Secondo la Commissione, questi piani sono fondamentali per migliorare la prestazione energetica degli immobili, ridurre le bollette energetiche e contribuire alla decarbonizzazione del patrimonio edilizio europeo entro il 2050. Il documento deve definire la strategia nazionale per la riqualificazione energetica degli edifici, con obiettivi progressivi al 2030, 2040 e 2050, insieme alle misure e agli investimenti necessari per raggiungerli.

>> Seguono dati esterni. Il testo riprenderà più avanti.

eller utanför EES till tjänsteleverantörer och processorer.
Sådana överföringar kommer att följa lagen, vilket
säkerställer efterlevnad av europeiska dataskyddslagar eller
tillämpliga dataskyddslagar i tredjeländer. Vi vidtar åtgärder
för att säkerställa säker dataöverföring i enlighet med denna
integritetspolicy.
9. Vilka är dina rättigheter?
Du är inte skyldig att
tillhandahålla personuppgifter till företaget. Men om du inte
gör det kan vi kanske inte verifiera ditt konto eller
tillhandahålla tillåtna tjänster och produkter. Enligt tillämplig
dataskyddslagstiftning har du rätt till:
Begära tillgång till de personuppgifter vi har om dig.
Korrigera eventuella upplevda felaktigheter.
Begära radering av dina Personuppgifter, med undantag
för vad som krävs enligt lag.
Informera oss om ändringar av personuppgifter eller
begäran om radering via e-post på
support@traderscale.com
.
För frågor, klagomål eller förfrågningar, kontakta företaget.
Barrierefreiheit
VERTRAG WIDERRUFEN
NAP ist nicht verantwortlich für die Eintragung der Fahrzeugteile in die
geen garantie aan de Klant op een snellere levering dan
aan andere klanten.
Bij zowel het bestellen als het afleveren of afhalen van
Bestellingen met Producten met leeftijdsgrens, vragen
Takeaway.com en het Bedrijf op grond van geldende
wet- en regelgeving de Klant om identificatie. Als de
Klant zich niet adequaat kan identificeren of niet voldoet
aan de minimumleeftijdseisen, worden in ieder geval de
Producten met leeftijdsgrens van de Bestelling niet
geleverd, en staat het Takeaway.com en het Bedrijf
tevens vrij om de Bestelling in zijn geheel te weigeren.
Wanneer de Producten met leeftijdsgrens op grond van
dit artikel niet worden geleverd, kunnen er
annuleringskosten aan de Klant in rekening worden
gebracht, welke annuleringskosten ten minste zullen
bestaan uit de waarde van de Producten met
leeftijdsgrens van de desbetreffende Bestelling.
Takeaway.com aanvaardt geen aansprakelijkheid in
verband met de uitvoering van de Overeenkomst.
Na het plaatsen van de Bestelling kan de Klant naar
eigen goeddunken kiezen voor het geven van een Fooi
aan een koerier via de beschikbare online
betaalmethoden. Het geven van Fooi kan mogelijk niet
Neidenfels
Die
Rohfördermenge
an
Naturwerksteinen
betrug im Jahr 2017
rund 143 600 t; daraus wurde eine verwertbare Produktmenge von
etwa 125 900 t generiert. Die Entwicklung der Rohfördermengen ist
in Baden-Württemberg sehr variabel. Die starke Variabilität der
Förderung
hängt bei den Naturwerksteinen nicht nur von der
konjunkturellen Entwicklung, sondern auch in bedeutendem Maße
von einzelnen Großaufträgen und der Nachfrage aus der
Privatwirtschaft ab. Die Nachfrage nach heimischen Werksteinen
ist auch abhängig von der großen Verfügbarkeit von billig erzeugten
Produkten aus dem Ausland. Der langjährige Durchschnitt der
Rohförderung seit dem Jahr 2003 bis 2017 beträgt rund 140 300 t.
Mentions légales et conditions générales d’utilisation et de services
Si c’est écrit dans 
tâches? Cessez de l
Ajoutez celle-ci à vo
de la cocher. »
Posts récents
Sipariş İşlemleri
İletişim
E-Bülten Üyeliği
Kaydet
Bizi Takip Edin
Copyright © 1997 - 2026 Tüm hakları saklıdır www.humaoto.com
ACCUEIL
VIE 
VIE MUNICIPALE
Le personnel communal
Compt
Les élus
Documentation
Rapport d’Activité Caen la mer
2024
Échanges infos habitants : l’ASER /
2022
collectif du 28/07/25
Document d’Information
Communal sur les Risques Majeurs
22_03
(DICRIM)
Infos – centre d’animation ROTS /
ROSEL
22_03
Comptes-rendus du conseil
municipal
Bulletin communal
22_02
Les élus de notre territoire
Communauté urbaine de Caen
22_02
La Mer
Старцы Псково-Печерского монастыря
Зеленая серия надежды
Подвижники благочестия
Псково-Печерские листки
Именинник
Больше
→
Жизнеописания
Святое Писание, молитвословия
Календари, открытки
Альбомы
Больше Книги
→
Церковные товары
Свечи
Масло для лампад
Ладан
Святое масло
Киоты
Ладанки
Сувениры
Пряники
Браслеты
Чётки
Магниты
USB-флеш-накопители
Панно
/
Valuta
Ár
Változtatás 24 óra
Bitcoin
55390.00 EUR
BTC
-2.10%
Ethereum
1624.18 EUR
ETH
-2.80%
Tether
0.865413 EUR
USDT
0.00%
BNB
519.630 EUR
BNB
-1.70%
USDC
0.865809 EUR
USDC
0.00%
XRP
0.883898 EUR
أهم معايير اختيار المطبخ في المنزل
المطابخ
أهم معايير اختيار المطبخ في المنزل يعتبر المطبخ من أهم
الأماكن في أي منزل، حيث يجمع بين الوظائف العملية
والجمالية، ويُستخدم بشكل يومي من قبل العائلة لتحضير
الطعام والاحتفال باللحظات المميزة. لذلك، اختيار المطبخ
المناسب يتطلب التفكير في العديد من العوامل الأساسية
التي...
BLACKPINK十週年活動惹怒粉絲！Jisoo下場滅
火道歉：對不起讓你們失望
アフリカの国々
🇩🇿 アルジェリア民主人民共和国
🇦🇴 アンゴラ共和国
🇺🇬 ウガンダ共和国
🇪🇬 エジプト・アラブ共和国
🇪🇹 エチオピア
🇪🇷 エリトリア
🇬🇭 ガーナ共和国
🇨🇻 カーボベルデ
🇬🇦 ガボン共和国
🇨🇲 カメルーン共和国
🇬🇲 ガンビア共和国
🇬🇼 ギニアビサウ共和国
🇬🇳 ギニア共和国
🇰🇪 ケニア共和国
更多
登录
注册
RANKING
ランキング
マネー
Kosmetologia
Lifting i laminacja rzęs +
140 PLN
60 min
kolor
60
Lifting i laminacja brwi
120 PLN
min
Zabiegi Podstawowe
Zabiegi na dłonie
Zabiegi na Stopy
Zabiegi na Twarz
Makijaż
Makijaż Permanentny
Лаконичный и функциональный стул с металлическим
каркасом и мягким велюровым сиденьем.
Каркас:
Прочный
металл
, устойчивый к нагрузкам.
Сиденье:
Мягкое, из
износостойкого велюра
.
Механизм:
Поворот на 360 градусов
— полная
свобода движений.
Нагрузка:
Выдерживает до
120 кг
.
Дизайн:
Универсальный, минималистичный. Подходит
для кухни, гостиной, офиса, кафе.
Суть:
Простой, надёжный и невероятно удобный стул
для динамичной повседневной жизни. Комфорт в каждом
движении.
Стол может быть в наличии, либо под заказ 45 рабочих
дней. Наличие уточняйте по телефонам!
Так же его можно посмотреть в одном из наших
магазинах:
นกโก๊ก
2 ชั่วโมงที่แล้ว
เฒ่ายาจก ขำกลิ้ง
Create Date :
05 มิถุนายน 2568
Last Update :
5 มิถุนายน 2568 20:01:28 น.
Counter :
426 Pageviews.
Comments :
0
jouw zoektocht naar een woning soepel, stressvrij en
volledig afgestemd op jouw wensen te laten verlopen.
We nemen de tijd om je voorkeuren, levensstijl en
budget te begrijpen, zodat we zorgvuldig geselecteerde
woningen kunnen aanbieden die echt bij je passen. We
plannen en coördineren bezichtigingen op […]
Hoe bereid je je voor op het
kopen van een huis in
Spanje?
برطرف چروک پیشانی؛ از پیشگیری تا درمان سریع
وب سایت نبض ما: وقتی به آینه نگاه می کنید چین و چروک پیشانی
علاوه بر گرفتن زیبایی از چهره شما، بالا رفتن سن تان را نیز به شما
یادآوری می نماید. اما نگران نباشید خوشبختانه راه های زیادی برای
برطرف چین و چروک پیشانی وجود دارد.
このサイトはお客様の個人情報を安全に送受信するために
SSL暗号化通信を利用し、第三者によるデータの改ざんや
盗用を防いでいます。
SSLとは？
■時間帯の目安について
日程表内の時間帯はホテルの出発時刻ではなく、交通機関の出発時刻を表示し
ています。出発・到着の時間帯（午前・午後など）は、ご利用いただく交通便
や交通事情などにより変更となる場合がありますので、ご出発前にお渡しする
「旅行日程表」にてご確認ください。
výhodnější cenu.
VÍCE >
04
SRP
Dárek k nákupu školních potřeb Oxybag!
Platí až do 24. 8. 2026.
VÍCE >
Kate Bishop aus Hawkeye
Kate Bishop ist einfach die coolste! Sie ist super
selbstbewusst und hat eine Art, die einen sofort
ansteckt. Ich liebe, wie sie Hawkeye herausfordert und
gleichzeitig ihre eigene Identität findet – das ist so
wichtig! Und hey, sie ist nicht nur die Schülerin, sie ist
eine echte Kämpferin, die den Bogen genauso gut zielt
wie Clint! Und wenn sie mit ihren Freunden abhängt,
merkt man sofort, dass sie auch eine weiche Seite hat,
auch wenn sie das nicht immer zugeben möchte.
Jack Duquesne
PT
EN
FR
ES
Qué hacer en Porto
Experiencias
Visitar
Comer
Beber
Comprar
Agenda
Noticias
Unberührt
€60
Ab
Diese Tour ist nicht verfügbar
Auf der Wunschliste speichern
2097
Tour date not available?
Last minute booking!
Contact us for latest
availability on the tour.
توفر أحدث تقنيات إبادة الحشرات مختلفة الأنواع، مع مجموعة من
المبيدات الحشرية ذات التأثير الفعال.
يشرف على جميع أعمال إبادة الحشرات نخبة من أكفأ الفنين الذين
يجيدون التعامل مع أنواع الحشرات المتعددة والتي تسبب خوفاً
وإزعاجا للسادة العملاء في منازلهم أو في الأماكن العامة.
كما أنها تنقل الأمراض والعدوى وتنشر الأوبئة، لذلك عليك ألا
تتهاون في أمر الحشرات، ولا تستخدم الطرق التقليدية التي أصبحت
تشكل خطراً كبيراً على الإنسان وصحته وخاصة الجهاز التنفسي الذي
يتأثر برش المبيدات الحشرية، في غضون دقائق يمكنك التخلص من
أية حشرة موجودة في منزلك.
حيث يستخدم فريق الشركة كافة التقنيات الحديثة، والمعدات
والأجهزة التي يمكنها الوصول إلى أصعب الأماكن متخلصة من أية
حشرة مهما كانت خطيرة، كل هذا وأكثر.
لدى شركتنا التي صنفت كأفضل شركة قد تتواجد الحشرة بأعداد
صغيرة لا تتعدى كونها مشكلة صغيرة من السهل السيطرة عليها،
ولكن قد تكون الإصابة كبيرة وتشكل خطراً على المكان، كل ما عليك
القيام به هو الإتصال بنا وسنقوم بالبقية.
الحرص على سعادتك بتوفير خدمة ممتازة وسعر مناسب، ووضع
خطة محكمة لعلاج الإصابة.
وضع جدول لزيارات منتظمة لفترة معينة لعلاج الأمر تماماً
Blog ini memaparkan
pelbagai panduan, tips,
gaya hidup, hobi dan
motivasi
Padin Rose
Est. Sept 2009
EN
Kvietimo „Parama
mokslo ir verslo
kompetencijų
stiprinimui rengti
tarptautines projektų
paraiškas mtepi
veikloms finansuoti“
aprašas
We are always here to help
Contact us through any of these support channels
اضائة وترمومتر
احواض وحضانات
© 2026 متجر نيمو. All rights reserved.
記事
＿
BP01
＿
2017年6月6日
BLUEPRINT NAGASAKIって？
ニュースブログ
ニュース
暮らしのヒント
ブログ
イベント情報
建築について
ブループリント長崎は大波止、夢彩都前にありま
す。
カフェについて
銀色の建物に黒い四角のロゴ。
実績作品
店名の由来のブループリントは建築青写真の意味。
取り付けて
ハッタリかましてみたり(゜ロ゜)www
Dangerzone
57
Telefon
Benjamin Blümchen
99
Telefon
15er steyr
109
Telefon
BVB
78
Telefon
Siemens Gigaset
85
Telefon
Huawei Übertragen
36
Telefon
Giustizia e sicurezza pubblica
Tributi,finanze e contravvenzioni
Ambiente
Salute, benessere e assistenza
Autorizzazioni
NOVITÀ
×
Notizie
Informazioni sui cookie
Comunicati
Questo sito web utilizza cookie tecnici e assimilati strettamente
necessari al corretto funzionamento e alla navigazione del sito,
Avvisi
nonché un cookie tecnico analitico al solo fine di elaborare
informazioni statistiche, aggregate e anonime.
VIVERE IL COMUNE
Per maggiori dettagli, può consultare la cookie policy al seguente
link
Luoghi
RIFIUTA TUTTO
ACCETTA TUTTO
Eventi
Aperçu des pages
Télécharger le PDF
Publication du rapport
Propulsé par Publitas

Con l’invio della lettera di costituzione in mora, primo passo della procedura d’infrazione, gli Stati membri hanno ora due mesi di tempo per fornire una risposta alla Commissione. In caso di chiarimenti ritenuti insufficienti, Bruxelles potrà proseguire l’iter con l’invio di un parere motivato.
L’Italia conta attualmente 75 procedure di infrazione aperte con l’Unione europea, tra violazioni del diritto europeo e mancato recepimento di direttive. Le procedure di infrazione sono lo strumento con cui la Commissione verifica e garantisce il rispetto delle norme comunitarie da parte degli Stati membri.